- **EXCERPTED TEXT**:
⁂
Precedences for Deep Learning Use for Disease Diagnosis

Convolutional Neural Networks are inherently designed for image processing, and this sets them up for handling and gathering insights from large images more efficiently.

Currently, some CNNs have approached, and even surpassed, the accuracy of human diagnosticians in identifying important features, according to a number of diagnostic imaging studies. In June of 2018, a study in the Annals of Oncology showed that a convolutional neural network trained to analyze dermatology images identified melanoma with ten percent more specificity than medical practitioners.Additionally, researchers at the Mount Sinai Icahn School of Medicine have developed a deep neural network capable of diagnosing crucial neurological conditions, such as stroke and brain hemorrhage, 150 times faster than human radiologists. The tool took just 1.2 seconds to process the image, analyze its contents, and alert providers of a problematic clinical finding.

Evidently, there is great potential for the future of healthcare with smart tools which integrate deep learning.

Potential Benefits Of Deep Learning in Healthcare?

Among the several benefits artificial intelligence promises to bring to healthcare, these are worth highlighting.

  • More affordable treatment: Diagnosis is faster and more accurate with automation; doctors will be able to recommend the right treatments to patients or intervene appropriately before illnesses aggravate leading to more expensive treatment options.
  • Safer solutions: More accurate diagnosis means there will be a lower risk of complications associated with patients receiving ineffective or incorrect treatment.
  • More patients treated: A reduction in the time it takes to complete a diagnostic analyses means laboratories can perform more tests. This will lead to coverage for more patients within shorter duration.
  • Addressing the global ‘Physician Shortage’: The growing deficit between the demand for physicians and the supply, has been a growing concern for many countries around the world. The World Health Organization (WHO) estimates that there is a global shortage of 4.3 million physicians, nurses, and other health professionals. The shortage is often starkest in developing nations due to the limited numbers and capacity of medical schools in these countries. Additionally, these nations have many more rural and remote areas, which complicates the issue with other challenges like lack of good transportation. The growing need for more qualified medical personnel worldwide is like an incomplete jigsaw puzzle; training human personnel is expensive and will take significant amount of time to meet the demand. Automation with deep learning systems provide a comparably faster, scalable and a comparably low cost complement for salvaging the situation.
⁂
- **ENTRIES SUPPLIED**:
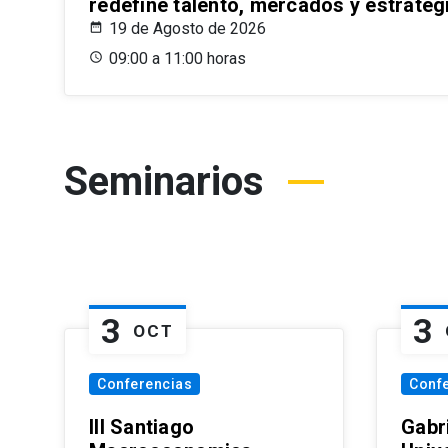
redefine talento, mercados y estrateg
19 de Agosto de 2026
09:00 a 11:00 horas
Seminarios
3
3
OCT
Conferencias
Conf
III Santiago
Gabri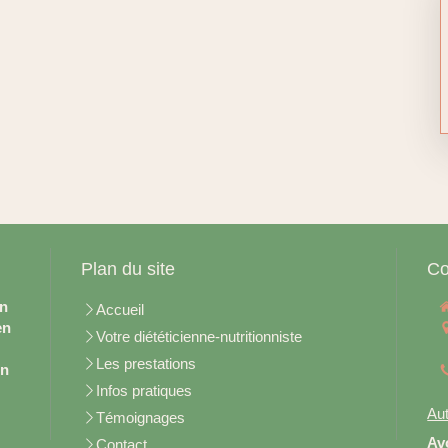
Plan du site
Co
en
Accueil
en
Votre diététicienne-nutritionniste
Les prestations
on
Infos pratiques
Aut
Témoignages
Av
Contact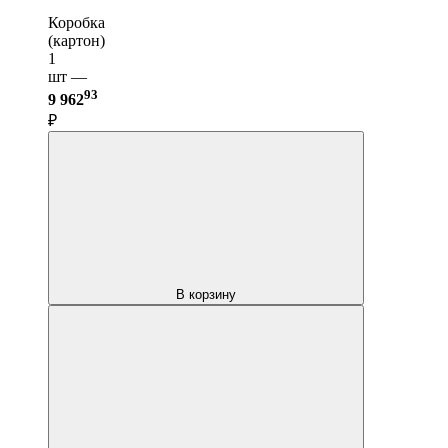
Коробка
(картон)
1
шт —
93
9 962
₽
В корзину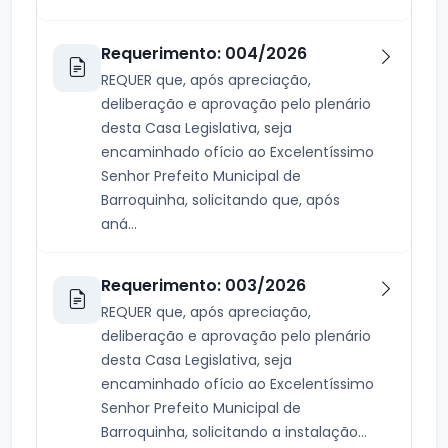
Requerimento: 004/2026
REQUER que, após apreciação,
deliberação e aprovação pelo plenário
desta Casa Legislativa, seja
encaminhado ofício ao Excelentíssimo
Senhor Prefeito Municipal de
Barroquinha, solicitando que, após
aná...
Requerimento: 003/2026
REQUER que, após apreciação,
deliberação e aprovação pelo plenário
desta Casa Legislativa, seja
encaminhado ofício ao Excelentíssimo
Senhor Prefeito Municipal de
Barroquinha, solicitando a instalação...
⁂
- **PROBLEM SET**:
A) According to the excerpt on deep learning in healthcare, how large a global shortage of physicians, nurses, and other health professionals does the World Health Organization estimate?
B) Continue the excerpt on deep learning in healthcare from the point where it stops.

- **ANSWERS BY ITEM NUMBER**:
A) 4.3 million

B)
There is no denying the fact that with an ever-growing global population, we are going to need alternative AI-based medical personnel to assist us in achieving the sustainable development goal of providing “Affordable, Accurate and Adequate Healthcare for All”.

This project is borne out of the team's vision to make healthcare better for everyone, anywhere.

Methodology

Given our time constraint, we chose to divide ourselves into sub-teams corresponding to the demarcated phases of this project. The benefit of this approach was a smooth iterative process - where we could have quick adjustments from previous phases to facilitate better outcomes for a subsequent phase - and speed due to parallel implementations at the various phases. We also adopted a scrum model, where the entire period was a sprint, and stand-up sessions within 2-day intervals served for progress updates and team re-orientation where it was necessitated. Finally, our team model allowed us to use initial cycles as an exploration to inform our final data selection and preprocessing, and model strategies. With each cycle, we redefined our goals while maintaining the general objective of facilitating faster lung X-ray assessments.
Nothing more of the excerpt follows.